How much info do you have on your business card?
Name, date of birth, registration number, vehicle colour, licence number, list of demerits, Facebook password and CVV.
Only kidding. Name, fancy-sounding job title, employer, email address (guessable anyway) and website.
I take your point. However, I don't leave business cards or even any informal sort of ID in my car, though. Just seems a small precaution that costs no trouble and is worth taking.
Not wanting to derail the commentary, but I got clipped by a car at 25kph, broke all the bones in my hand, a few ribs, a lot of grazing and bruising on my arm and hip … and I was in all the right gear … just saying … 25kph!!!

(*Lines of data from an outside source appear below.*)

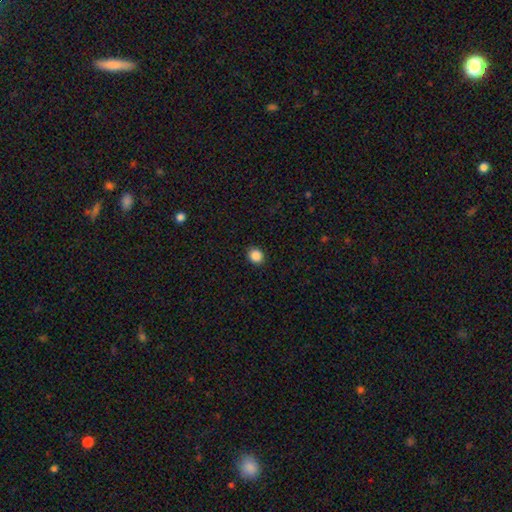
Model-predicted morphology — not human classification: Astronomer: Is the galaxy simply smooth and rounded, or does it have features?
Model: smooth — 86%.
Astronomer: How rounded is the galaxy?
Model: round — 79%.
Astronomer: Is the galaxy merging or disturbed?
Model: none — 91%.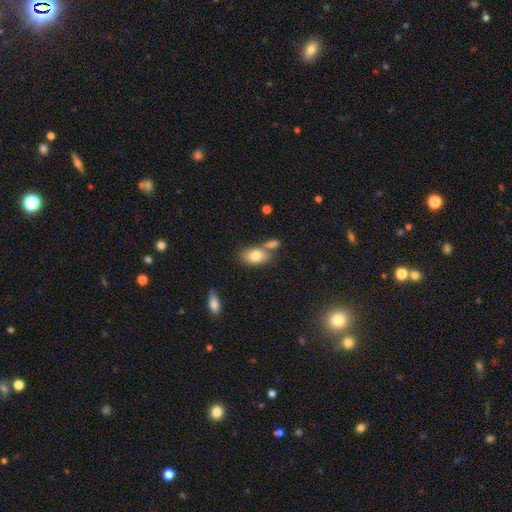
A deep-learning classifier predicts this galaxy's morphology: smooth-or-featured: smooth: 80% | featured or disk: 13% | star or artifact: 7%
  how-rounded: in between: 89% | round: 9% | cigar-shaped: 2%
  merging: none: 52% | merger: 29% | minor disturbance: 15% | major disturbance: 5%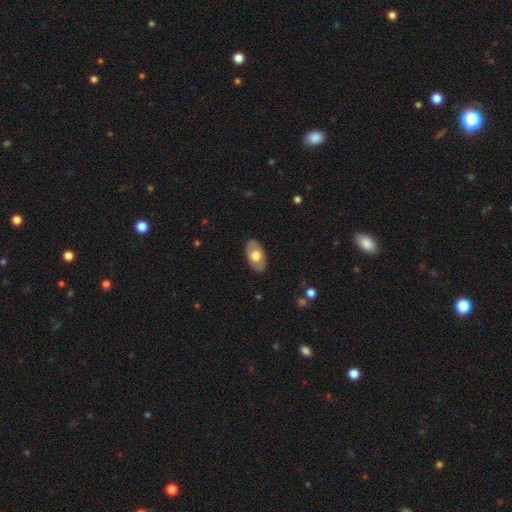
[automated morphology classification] smooth 60%, featured or disk 34%, star or artifact 5%. Down the decision tree: how rounded — in between (93%); merging — none (85%).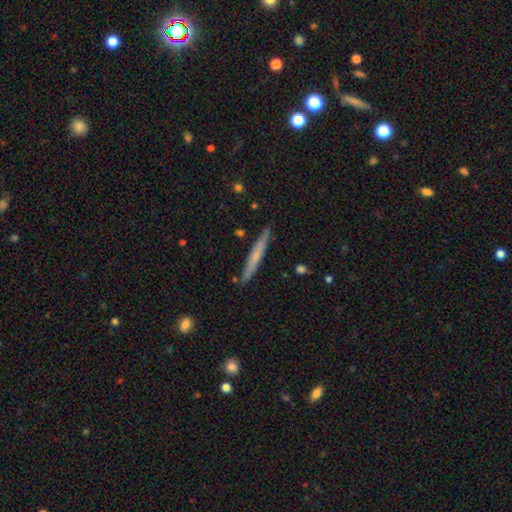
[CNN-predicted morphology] Smooth or featured? Predicted: smooth (p=0.51). How rounded? Predicted: cigar-shaped (p=0.96). Merging? Predicted: none (p=0.88).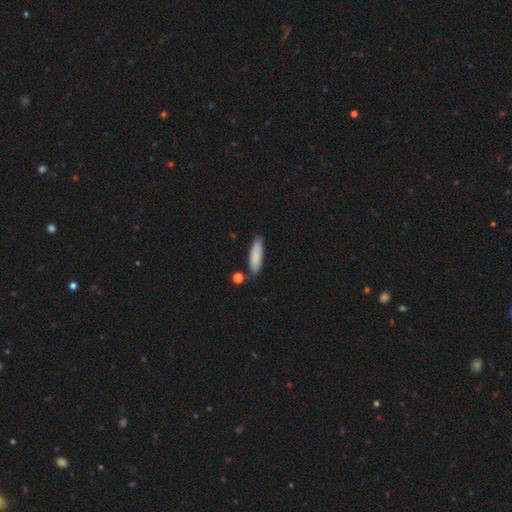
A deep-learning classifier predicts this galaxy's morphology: This is clearly a smooth galaxy (84%). How rounded: likely cigar-shaped (60%). Merging: likely none (79%).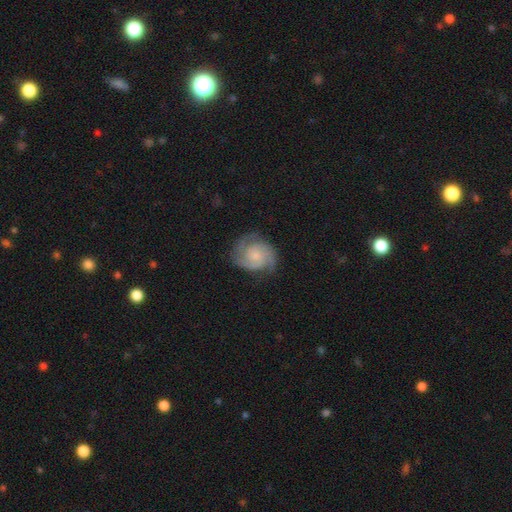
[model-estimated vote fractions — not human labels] This is clearly a featured or disk galaxy (82%). It is clearly not viewed edge-on (98%). Bar: likely no (73%). Spiral arm pattern: clearly yes (97%). Spiral arm count: likely 2 (63%). Spiral winding: possibly tight (52%). Central bulge: possibly small (56%). Merging: likely none (74%).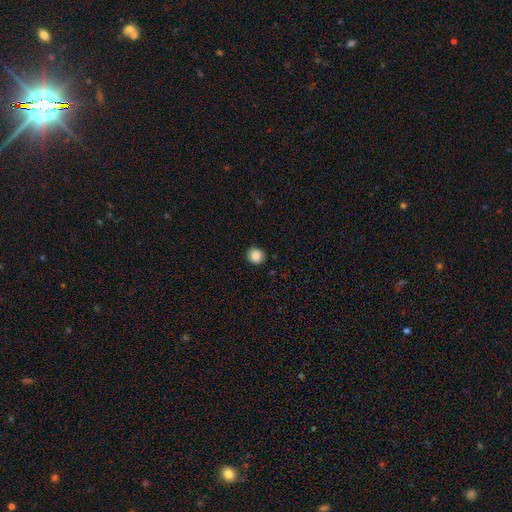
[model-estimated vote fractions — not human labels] Smooth or featured: smooth — 87% (star or artifact — 9%)
How rounded: round — 89% (in between — 10%)
Merging: none — 90% (minor disturbance — 7%)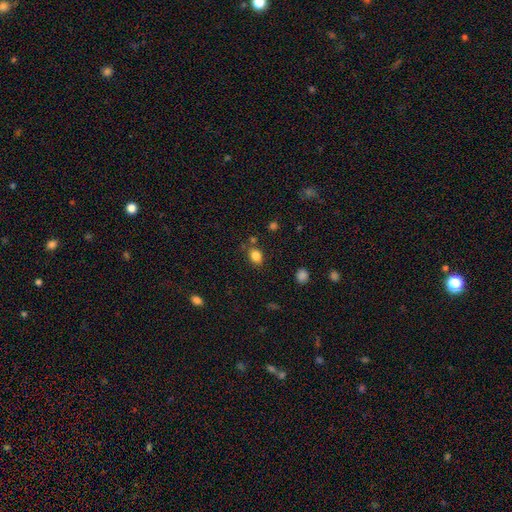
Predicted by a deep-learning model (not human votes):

That aside; have we thought about the PII revealed from those objects adorning the rear of your motor-vehicle? Things like “My Family” stickers, a personalised plate, any club/interest/membership stickers and maybe even a view of the back seat and/or boot contents?
Boy-o-boy, do I have a story for you …
It's not the speed. It's the change in speed and how long it takes 🙂
Your PII thoughts are intriguing…could make an interesting survey (if a rather long and tiring walk round the 'burbs of an evening or twelve).
I suspect I would like to hear the story, if it can be told without fear or favour (and without making me an accessory to something). You can always email it to me…duck at sophos dot com.
I used to work for a credit reference company in the UK, where we lived and breathed Identity fraud, car fraud, business risks etc day in day out.
One of my work colleagues signed up for Facebook when it first took off and without a second thought – completed his entire personal information and left it public!
I messaged him with a rather caustic comment about what he'd done bearing in mind his job, he rather sheepishly responded and cleared it all down.
BUT – that information was up there for a significant amount of time (days, possibly weeks), time enough certainly for it to be grabbed and stored on any number of bots, databases etc.
It's always worth remembering – once it's posted it can NEVER be 100% deleted.